Can We Enhance the Quality of Mobile Crowdsensing Data Without Ground Truth?
Jiajie Li, Bo Gu, Shimin Gong, Zhou Su, Mohsen Guizani
TL;DR
This paper tackles the challenge of evaluating and improving mobile crowdsensing data quality in the absence of ground truth. It introduces PRBTD, a framework that combines a correlation-focused spatio-temporal Transformer (CFSTTN) for ground-truth prediction, a data-implication analysis to stabilize quality assessment, and a reputation-based truth discovery module to identify low-quality data and malicious users. By integrating prediction, implications, and reputations, PRBTD achieves higher data quality and better malicious-MU detection, even in scenarios with noisy history, bursty values, or sparse data, as demonstrated on the TaxiBJ dataset. The approach offers practical value for real-time MCS deployments, enabling more reliable sensing data and smarter incentive and governance mechanisms.

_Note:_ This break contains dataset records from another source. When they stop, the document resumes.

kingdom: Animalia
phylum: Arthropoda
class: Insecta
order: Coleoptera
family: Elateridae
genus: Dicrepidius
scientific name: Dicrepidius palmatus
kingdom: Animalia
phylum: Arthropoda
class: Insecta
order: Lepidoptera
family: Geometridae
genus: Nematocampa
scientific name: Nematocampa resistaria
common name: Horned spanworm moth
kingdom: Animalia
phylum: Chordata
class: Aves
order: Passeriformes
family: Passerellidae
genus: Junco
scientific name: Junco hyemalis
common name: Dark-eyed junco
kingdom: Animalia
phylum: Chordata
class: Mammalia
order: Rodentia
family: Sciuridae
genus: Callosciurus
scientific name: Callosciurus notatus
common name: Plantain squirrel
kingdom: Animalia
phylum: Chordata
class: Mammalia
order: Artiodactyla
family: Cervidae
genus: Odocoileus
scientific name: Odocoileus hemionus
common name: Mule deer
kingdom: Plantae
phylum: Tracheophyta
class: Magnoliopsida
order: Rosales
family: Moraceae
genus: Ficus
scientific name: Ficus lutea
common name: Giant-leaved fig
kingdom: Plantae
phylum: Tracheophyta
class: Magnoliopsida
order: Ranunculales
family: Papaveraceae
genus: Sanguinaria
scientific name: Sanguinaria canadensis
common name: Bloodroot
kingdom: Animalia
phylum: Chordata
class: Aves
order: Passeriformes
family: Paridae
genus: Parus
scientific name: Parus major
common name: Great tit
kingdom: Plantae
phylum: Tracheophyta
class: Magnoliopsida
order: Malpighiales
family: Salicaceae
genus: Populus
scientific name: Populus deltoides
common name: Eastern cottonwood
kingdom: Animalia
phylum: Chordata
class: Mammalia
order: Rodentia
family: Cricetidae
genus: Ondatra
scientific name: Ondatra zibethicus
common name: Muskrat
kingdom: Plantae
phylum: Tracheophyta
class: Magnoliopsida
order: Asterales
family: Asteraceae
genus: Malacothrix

Key contributions include the CFSTTN-based prediction, the implication-driven data features, and the iterative reputation-based TD with data-implied feedback loops.
Abstract
Mobile crowdsensing (MCS) has emerged as a prominent trend across various domains. However, ensuring the quality of the sensing data submitted by mobile users (MUs) remains a complex and challenging problem. To address this challenge, an advanced method is needed to detect low-quality sensing data and identify malicious MUs that may disrupt the normal operations of an MCS system. Therefore, this article proposes a prediction- and reputation-based truth discovery (PRBTD) framework, which can separate low-quality data from high-quality data in sensing tasks. First, we apply a correlation-focused spatio-temporal Transformer network that learns from the historical sensing data and predicts the ground truth of the data submitted by MUs. However, due to the noise in historical data for training and the bursty values within sensing data, the prediction results can be inaccurate. To address this issue, we use the implications among the sensing data, which are learned from the prediction results but are stable and less affected by inaccurate predictions, to evaluate the quality of the data. Finally, we design a reputation-based truth discovery (TD) module for identifying low-quality data with their implications. Given the sensing data submitted by MUs, PRBTD can eliminate the data with heavy noise and identify malicious MUs with high accuracy. Extensive experimental results demonstrate that the PRBTD method outperforms existing methods in terms of identification accuracy and data quality enhancement.